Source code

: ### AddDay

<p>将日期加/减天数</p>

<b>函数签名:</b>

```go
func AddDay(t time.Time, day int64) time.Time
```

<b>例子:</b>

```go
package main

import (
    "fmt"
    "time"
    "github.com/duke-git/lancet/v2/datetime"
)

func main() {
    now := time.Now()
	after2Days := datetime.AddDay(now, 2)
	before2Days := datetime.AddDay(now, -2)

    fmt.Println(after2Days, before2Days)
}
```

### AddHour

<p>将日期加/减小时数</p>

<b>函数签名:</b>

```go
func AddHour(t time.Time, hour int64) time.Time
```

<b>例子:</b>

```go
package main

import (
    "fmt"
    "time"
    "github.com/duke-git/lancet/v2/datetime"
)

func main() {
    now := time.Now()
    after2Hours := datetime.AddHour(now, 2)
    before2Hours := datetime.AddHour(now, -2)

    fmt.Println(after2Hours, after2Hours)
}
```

---

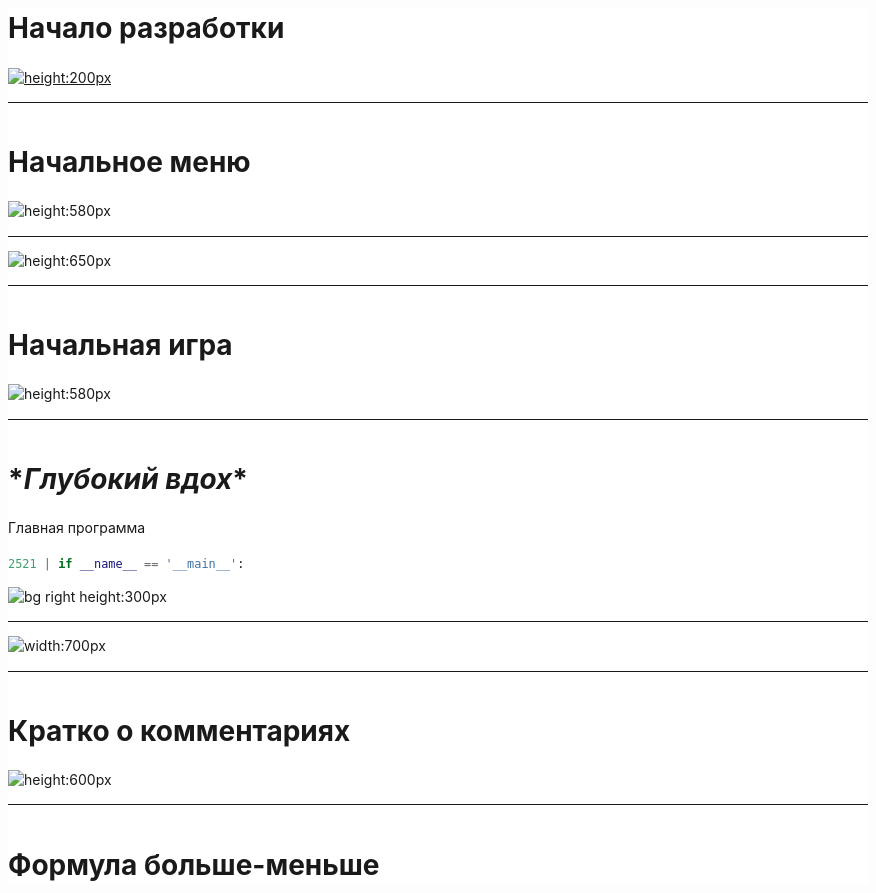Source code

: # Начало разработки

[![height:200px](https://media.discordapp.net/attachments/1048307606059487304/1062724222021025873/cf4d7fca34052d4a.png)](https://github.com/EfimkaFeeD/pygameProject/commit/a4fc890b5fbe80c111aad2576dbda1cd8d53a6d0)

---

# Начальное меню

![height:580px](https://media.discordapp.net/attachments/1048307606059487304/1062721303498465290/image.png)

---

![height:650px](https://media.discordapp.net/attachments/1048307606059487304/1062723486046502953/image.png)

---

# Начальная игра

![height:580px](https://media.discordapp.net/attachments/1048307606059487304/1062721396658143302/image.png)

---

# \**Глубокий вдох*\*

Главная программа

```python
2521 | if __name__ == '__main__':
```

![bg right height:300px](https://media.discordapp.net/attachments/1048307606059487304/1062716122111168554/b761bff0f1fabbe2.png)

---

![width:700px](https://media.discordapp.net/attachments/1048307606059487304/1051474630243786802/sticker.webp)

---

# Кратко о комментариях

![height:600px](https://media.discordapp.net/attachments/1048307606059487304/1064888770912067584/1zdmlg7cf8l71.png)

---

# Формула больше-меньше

Exercise requirements - Using the entries above, state how many lines contain the string "datetime"; the number is all that is needed.

Reply - 6